◆ **Data below**
------------------------------------------------------------------------

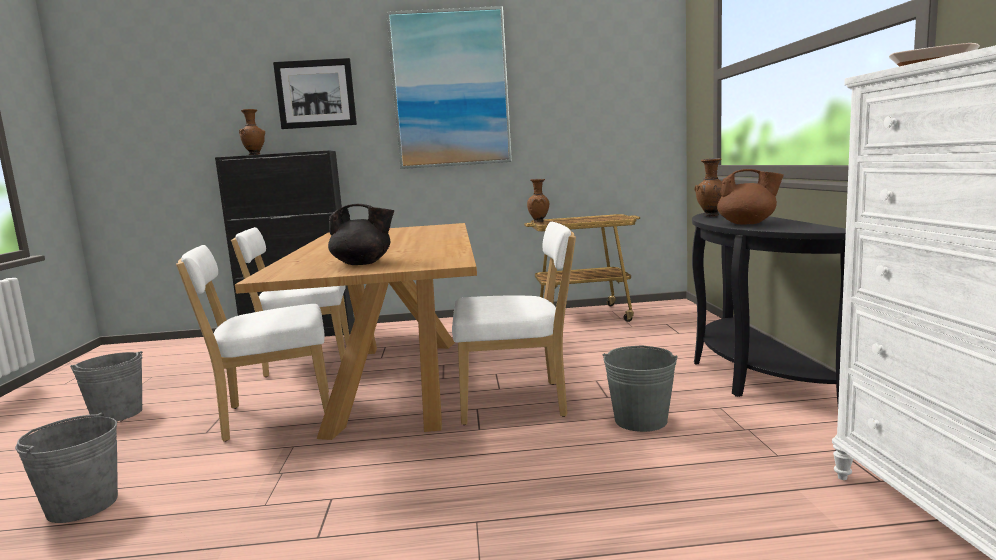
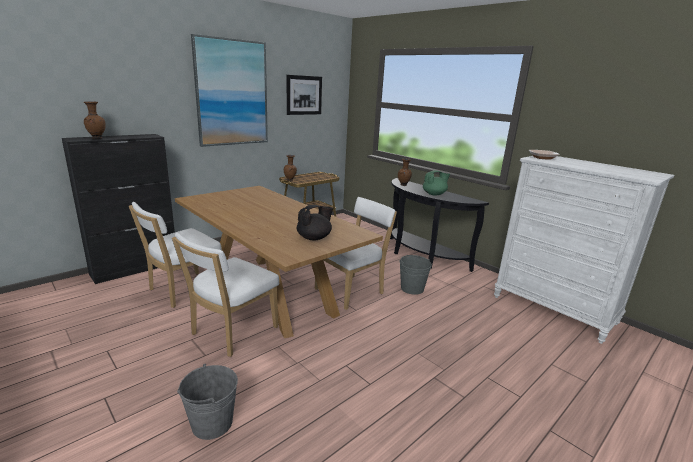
camera: 40 degrees left, 10 degrees up
grey bucket [70,351,143,421] -> none
picture [273,58,357,129] -> picture moved to [287,75,322,115]
brown teapot [717,169,784,225] -> green teapot [423,170,450,195]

------------------------------------------------------------------------

◆ **Assignment**
Faithful copy, images left out: write out every line of data.

◆ **Answer space**
camera: 40 degrees left, 10 degrees up
grey bucket [70,351,143,421] -> none
picture [273,58,357,129] -> picture moved to [287,75,322,115]
brown teapot [717,169,784,225] -> green teapot [423,170,450,195]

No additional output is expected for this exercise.